Também no trecho dedicado a Tristão é dito como o Infante recebeu com satisfação tanto Antão Gonçalves como o navegador que o armara cavaleiro, não só pelo lucro que tirava da venda dos cativos, mas pela santa intenção que o príncipe tinha de salvar almas perdidas. Antão Gonçalves estava, porém, destinado a ser pioneiro em acções fundamentais que os Portugueses fizeram na costa ocidental africana; além de ter sido ele a fazer os primeiros cativos, como acaba de ser dito, logo no ano imediato ao dessa viagem foi fazer o primeiro resgate como se lê no título do capítulo XVI da Crónica.

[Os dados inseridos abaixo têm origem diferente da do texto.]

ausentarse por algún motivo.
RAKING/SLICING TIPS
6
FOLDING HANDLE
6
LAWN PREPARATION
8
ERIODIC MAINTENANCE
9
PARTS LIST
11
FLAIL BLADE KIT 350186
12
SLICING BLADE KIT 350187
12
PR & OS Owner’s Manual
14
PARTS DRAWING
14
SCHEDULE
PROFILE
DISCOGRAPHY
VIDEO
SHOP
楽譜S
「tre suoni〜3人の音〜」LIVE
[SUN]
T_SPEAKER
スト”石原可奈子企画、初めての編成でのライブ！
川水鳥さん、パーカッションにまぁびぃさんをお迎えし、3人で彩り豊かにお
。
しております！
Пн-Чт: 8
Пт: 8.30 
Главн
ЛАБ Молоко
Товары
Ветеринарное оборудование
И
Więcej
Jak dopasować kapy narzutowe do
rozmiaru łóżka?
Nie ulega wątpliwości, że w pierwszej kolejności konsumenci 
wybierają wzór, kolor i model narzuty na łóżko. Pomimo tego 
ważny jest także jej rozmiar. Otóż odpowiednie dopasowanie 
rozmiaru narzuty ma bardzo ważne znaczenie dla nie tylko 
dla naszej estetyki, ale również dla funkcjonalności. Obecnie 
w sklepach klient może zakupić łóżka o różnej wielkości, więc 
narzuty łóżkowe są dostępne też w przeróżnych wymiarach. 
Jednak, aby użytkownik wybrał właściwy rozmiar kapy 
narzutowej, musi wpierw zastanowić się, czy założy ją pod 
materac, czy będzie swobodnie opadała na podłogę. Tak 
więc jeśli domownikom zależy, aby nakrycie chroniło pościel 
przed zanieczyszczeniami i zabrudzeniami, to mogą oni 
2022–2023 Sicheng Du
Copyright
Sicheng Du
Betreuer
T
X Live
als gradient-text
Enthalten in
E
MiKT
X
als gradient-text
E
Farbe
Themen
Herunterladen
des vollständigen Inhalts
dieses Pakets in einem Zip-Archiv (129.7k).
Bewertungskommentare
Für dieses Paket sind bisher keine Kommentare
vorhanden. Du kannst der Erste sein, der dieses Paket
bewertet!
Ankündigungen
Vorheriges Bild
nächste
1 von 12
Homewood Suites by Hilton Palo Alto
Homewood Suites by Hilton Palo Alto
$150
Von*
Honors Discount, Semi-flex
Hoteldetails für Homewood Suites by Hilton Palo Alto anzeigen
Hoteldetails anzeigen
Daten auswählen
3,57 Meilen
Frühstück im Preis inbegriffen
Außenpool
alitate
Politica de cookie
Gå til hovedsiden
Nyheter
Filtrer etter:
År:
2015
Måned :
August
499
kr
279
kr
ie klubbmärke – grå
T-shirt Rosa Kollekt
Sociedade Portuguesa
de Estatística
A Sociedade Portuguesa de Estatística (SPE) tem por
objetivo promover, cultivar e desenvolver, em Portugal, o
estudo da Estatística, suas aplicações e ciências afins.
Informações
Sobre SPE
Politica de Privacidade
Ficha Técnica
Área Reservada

Que resgate? A simples troca do mouro honrado, que viera na leva dos dois navios, por uns dez mouros negros, que por ele seriam dados em troca. Antão Gonçalves foi quem propôs o negócio a Henrique, baseando-se em três ordens de razões: 1.ª, era melhor tentar salvar dez almas do que três (ao nobre mouro juntavam-se, na troca, dois moços), visto que, embora estes fossem trocados por negros, mesmo assim estes tinham alma com os outros; 2.ª, que através desses negros obtidos na permuta poderia eventualmente saber da terra muito mais longe; 3.ª, que ele, Antão Gonçalves, teria maneira, quando no trato falasse, de se trabalhar de saber as mais novas que pudesse. Assentiu o príncipe, fazendo notar ao peticionário que, tendo por bom serviço as informações que ele se propunha recolher, não somente daquela terra desejava de haver sabedoria, mas ainda das Índias, e da terra do Preste João, se ser pudesse. E de esclarecer que o Preste João, mais tarde reconhecido como imperador da Etiópia ou Abissínia, (como se refere ao tratar do padre Francisco Álvares e de Pêro da Covilhã), era ainda, na primeira metade do século XV uma personagem mítica. A partir de uma carta apócrifa, que lhe fora atribuída e divagara pela Europa nos últimos séculos da Idade Média, admitia-se que se tratava de um rei muito poderoso e riquíssimo, cujos territórios centrais se situavam para além do Nilo portanto, em áreas ainda consideradas por esse tempo como parte da Ásia, mas com domínio que cobriam quase toda a África; alguma cartografia dos séculos XIV a XV situaria a Etiópia em vários lugares africanos; e em especial uma Etiópia arenosa na costa ocidental da Africa e a Etiópia Meridional na África do Sul! Deste e de outros passos da Crónica de Azurara em que a relação com os habitantes da costa de África foi preocupação dominante dos primeiros navegadores. Comunicação nem sempre facilitada pela diferença já estabelecida entre os dominadores maometanos e a restante população indígena». In Luís de Albuquerque, Navegadores, Viajantes, Aventureiros Portugueses, Séculos XV e XVI, Antão Gonçalves, Editorial Caminho, Lisboa, 1987.